Imortalizada na voz de veludo de Nat King Cole, “The More I See You” ganha uma versão em tempo médio, vibrante e swingada. Sem muito espaço para improvisações, já que a faixa dura pouco mais de três minutos, o quarteto se preocupa apenas em injetar frescor a um tema tão conhecido. Por isso, a interpretação é leve e arejada, com Jones acrescentando um leve tempero bluesy em sua execução. Warren demonstra um controle absoluto do flughelhorn e seu sopro é dotado de uma alegria genuína, como deve ser uma autêntica jam  session.


Nada melhor que “Autumn In New York” para fechar o disco com chave de ouro. Composta em 1934 por Vernon Duke, a canção tem status de clássico incontestável e foi gravada por Charlie Parker, Billie Holiday, Frank Sinatra, Buddy DeFranco, Stan Kenton, Bud Powell e uma infinidade de outros. O quarteto reinventa o tema de maneira dolente e requintada, com amplo destaque para a interpretação apaixonada do líder e para a suavidade do dedilhado de Jones. Um disco sensacional, feito para agradar tanto os não iniciados quanto os jazzófilos mais exigentes.


Músico dos mais requisitados, seu currículo ostenta trabalhos ao lado de George Shearing, Rosemary Clooney, Scott Hamilton, Phil Woods, Jon Faddis, Houston Person, John Bunch, Dick Hyman, Terrell Stafford, Milt Hinton, Howard Alden, Richard Wyands, Bill Charlap, Maxine Sullivan, Benny Carter, Hank Jones, Jim McNeely, Gerry Mulligan, Andre Previn, Woody Herman, Ruby Braff, Dave McKenna, Bobby Short, Joe Puma, Vic Dickenson, Bob Wilber e muitos outros.


Warren cita como primeiras influências músicos ligados ao jazz tradicional e ao swing, como Louis Armstrong, Buck Clayton, Ruby Braff e Bobby Hackett.
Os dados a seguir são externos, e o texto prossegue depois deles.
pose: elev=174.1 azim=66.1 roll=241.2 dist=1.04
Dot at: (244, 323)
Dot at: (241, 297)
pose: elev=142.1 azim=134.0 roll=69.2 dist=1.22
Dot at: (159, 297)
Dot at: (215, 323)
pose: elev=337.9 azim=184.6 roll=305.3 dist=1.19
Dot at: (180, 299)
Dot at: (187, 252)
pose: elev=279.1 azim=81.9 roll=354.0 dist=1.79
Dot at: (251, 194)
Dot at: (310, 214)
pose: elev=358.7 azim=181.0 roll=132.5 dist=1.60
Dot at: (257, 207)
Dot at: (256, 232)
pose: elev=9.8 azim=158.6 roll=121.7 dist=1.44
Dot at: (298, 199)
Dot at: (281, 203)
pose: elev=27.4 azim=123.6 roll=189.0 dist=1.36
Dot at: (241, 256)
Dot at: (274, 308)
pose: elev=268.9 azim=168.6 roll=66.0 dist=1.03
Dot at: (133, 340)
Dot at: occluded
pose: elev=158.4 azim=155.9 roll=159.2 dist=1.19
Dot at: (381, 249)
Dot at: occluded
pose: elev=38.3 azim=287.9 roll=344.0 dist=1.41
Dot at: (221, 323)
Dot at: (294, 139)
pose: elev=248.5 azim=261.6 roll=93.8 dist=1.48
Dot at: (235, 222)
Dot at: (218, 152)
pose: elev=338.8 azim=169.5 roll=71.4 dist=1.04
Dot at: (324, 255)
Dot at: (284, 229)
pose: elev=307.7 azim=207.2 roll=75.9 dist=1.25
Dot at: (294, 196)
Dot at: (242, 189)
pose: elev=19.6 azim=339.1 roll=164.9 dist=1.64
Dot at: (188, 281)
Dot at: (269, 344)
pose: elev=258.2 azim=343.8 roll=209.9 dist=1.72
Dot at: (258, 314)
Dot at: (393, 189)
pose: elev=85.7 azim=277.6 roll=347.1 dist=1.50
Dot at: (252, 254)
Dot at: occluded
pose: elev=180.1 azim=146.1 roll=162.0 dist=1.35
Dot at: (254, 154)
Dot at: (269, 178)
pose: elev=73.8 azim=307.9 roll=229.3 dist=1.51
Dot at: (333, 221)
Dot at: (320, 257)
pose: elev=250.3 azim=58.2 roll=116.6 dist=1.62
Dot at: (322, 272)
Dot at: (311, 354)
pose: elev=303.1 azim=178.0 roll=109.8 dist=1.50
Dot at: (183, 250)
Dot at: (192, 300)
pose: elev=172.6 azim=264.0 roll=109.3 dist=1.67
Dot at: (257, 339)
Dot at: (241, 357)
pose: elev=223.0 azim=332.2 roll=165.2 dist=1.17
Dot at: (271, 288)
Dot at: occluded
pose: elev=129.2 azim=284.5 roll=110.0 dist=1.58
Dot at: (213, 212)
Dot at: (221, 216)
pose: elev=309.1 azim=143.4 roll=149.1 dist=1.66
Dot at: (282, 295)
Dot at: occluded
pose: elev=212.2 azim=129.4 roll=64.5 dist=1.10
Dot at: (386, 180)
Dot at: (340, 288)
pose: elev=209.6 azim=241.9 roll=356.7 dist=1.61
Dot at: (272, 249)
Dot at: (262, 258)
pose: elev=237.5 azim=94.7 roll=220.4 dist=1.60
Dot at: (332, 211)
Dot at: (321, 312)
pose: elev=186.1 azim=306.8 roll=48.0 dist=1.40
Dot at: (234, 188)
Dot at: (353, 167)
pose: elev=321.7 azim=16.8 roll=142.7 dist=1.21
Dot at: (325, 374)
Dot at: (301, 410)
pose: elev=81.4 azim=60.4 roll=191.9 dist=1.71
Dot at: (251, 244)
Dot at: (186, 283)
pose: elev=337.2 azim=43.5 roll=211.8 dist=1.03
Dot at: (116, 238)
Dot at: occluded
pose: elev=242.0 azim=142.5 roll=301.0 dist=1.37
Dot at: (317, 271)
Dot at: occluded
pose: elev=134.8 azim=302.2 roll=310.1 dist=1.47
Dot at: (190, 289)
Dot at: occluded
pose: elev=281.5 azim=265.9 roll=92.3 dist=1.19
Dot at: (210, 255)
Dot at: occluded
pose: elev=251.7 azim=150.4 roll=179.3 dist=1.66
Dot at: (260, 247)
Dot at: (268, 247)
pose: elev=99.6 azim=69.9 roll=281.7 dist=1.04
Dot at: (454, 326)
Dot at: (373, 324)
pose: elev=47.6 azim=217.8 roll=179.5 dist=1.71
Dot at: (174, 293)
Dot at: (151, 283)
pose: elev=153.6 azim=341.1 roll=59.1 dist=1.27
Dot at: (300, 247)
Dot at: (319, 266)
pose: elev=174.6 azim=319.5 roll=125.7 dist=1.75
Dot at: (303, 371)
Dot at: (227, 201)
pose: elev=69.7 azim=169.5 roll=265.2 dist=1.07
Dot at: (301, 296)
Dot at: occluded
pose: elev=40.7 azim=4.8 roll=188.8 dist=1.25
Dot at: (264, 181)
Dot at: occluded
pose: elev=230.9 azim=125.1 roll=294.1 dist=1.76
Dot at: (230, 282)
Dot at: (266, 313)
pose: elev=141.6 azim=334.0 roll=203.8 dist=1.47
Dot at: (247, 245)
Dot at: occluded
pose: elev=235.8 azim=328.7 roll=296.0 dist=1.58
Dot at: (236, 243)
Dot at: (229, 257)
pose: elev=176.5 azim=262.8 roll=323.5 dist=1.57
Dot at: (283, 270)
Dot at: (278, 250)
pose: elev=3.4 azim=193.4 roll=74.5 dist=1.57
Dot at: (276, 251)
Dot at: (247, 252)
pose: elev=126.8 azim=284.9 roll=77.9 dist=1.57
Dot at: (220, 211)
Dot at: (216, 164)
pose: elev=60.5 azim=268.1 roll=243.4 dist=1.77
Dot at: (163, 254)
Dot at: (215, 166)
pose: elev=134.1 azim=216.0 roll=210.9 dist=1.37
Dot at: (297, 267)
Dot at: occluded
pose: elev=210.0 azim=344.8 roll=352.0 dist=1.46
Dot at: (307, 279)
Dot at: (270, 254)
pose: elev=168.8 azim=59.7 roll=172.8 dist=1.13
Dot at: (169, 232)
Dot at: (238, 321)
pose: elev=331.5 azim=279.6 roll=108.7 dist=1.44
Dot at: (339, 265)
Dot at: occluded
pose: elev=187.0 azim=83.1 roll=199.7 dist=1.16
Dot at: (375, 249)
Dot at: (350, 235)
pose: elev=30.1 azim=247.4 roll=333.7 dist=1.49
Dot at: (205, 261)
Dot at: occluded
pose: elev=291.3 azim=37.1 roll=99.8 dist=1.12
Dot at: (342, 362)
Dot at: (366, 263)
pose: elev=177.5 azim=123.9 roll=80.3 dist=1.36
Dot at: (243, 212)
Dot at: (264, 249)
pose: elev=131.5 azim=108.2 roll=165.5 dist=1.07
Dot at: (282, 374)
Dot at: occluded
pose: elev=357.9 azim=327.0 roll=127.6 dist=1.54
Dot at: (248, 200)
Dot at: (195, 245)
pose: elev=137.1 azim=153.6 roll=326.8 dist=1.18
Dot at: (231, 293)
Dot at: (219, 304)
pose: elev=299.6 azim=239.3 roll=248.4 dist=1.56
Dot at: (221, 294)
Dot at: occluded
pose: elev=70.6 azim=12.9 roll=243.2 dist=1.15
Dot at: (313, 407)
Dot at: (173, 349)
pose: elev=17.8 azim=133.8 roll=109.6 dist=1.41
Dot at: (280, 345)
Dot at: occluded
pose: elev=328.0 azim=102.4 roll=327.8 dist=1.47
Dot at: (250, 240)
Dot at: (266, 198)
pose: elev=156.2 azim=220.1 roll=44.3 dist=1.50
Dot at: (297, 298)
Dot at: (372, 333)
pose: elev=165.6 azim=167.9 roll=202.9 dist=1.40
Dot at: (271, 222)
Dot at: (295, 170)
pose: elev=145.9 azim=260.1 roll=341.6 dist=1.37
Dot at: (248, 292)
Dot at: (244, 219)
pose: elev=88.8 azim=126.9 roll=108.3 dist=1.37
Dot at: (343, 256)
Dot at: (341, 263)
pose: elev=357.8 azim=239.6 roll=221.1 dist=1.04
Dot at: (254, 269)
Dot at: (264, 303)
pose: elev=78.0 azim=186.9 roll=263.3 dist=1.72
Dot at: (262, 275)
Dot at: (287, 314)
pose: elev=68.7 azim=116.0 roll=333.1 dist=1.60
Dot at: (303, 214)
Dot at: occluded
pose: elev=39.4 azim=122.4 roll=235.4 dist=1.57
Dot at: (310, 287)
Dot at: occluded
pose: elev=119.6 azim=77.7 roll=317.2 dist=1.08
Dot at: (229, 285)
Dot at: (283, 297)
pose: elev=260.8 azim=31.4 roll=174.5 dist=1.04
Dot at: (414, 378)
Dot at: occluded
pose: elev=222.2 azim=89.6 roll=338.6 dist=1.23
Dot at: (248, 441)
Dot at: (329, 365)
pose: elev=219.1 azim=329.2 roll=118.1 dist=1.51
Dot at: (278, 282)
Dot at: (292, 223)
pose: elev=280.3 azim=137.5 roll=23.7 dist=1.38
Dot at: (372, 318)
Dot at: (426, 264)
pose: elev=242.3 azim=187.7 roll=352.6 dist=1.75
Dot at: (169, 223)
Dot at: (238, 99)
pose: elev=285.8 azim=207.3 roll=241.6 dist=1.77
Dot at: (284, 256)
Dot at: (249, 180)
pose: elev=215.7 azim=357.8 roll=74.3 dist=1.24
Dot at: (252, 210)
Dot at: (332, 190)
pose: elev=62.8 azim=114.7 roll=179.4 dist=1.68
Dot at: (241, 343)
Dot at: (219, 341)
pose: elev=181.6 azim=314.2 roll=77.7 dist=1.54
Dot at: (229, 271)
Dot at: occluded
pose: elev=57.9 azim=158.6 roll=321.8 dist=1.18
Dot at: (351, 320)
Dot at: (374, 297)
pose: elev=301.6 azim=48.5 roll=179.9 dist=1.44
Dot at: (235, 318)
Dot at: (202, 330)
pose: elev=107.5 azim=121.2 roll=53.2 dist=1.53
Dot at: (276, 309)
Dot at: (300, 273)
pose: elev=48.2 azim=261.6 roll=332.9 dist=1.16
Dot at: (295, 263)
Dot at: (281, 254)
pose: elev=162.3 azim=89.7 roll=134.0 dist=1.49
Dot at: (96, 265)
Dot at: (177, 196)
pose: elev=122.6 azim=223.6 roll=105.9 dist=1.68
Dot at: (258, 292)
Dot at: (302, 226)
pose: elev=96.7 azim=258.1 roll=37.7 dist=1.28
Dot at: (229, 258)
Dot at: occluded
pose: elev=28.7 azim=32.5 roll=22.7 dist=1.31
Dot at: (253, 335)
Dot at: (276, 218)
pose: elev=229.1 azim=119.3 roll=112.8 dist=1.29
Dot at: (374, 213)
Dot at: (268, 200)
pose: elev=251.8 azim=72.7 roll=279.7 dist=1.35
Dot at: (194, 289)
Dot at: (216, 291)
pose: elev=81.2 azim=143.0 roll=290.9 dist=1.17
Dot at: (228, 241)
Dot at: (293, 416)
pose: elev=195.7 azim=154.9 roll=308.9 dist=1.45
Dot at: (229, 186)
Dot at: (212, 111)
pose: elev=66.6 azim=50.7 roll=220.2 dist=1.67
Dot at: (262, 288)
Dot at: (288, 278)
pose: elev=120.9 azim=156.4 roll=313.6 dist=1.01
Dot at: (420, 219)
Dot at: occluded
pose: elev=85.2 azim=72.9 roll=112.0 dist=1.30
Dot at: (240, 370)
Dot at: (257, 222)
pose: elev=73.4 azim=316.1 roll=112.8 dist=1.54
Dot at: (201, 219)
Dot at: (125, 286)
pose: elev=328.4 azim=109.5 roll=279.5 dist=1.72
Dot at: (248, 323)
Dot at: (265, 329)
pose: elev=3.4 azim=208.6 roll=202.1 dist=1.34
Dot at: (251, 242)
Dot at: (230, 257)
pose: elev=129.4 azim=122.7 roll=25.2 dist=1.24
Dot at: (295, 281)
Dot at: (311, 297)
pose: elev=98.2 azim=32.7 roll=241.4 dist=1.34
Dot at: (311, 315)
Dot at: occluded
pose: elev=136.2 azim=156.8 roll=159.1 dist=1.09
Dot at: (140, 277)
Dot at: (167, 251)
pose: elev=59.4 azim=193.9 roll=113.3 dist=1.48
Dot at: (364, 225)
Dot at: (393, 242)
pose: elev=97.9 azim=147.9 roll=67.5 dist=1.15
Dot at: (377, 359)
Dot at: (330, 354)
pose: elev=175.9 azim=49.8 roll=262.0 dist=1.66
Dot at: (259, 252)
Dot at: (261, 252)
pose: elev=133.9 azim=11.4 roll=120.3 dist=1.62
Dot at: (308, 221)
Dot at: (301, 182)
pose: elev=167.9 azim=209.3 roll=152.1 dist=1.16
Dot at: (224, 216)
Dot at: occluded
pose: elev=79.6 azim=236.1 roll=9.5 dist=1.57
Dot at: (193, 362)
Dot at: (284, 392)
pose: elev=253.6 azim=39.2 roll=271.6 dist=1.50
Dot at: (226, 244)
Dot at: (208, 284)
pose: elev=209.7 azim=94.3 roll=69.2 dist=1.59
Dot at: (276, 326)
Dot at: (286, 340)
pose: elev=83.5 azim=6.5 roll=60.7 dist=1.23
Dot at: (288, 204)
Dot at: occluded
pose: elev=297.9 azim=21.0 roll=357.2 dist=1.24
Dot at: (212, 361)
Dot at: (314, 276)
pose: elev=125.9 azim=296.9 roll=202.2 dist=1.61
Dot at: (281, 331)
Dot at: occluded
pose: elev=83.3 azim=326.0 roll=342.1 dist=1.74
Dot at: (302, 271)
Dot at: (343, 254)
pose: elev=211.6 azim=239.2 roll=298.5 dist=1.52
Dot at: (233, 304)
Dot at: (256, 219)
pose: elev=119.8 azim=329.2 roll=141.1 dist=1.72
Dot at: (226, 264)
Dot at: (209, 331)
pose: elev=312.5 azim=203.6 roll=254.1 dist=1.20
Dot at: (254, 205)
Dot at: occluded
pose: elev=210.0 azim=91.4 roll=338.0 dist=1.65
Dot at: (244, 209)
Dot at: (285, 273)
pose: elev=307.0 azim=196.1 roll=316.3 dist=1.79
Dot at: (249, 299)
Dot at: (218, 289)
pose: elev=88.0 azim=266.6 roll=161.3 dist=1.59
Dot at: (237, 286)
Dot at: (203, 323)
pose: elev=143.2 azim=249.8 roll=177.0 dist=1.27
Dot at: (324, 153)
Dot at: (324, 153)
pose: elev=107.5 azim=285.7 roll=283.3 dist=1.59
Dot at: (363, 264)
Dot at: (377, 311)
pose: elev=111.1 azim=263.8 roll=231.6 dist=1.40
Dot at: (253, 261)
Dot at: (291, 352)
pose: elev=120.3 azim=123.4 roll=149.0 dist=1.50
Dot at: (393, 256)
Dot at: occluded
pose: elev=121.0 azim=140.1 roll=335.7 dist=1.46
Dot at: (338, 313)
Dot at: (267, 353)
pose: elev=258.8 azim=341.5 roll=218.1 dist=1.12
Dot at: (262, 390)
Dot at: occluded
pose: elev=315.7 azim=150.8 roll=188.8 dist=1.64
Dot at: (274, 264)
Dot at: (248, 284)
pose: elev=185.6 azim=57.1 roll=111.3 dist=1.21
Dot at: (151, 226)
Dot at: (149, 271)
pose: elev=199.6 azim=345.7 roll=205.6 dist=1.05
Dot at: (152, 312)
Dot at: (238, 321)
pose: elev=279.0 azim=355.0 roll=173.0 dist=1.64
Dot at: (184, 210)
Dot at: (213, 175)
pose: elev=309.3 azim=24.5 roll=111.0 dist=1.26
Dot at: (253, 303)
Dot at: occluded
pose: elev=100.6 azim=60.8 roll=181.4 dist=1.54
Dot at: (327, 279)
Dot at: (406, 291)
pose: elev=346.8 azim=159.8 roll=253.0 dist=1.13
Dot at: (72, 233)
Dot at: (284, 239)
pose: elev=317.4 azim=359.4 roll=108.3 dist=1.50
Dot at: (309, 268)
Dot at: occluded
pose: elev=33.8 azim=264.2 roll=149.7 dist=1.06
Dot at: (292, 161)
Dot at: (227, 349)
Em seguida, viriam se agregar a esse leque de influências músicos ligados às correntes modernas, especialmente Fats Navarro, Roy Eldridge, Clifford Brown e Blue Mitchell. E embora possa parecer surpreendente, ele admite ter sido fortemente influenciado por músicos ligados ao free jazz, como Lester Bowie e Don Cherry, a quem considera um verdadeiro gênio.


O aparecimento de Warren no cenário musical ocorreu num momento bastante conturbado para os adeptos do jazz acústico. O mercado era cada vez mais hostil e as oportunidades de trabalho eram bastante rarefeitas para alguém que não usasse baixo elétrico ou sintetizadores em sua banda. Eram tempos em que artistas como Miles Davis ou Herbie Mann eletrificavam seu som e Wayne Shorter, a bordo do Weather Report, e Chick Corea, comandando o Weather Report, viviam seus dias de pop stars.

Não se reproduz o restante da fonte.